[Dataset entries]
+-------+
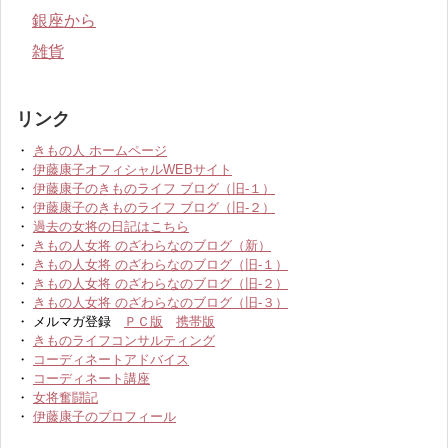
銀座から
雑貨
リンク
・
きもの人 ホームページ
・
伊藤康子オフィシャルWEBサイト
・
伊藤康子のきものライフ ブログ（旧-１）
・
伊藤康子のきものライフ ブログ（旧-２）
・
過去の女将の日記はこちら
・
きもの人女将 のざわらなのブログ（新）
・
きもの人女将 のざわらなのブログ（旧-１）
・
きもの人女将 のざわらなのブログ（旧-２）
・
きもの人女将 のざわらなのブログ（旧-３）
・ メルマガ登録
ＰＣ版
携帯版
・
きものライフコンサルティング
・
コーディネートアドバイス
・
コーディネート講座
・
女将奮闘記
・
伊藤康子のプロフィール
+-------+
* WHAT TO WORK ON:
Please retype every entry above exactly, leaving out any picture.

* ANSWER TO THIS EXERCISE:
銀座から
雑貨
リンク
・
きもの人 ホームページ
・
伊藤康子オフィシャルWEBサイト
・
伊藤康子のきものライフ ブログ（旧-１）
・
伊藤康子のきものライフ ブログ（旧-２）
・
過去の女将の日記はこちら
・
きもの人女将 のざわらなのブログ（新）
・
きもの人女将 のざわらなのブログ（旧-１）
・
きもの人女将 のざわらなのブログ（旧-２）
・
きもの人女将 のざわらなのブログ（旧-３）
・ メルマガ登録
ＰＣ版
携帯版
・
きものライフコンサルティング
・
コーディネートアドバイス
・
コーディネート講座
・
女将奮闘記
・
伊藤康子のプロフィール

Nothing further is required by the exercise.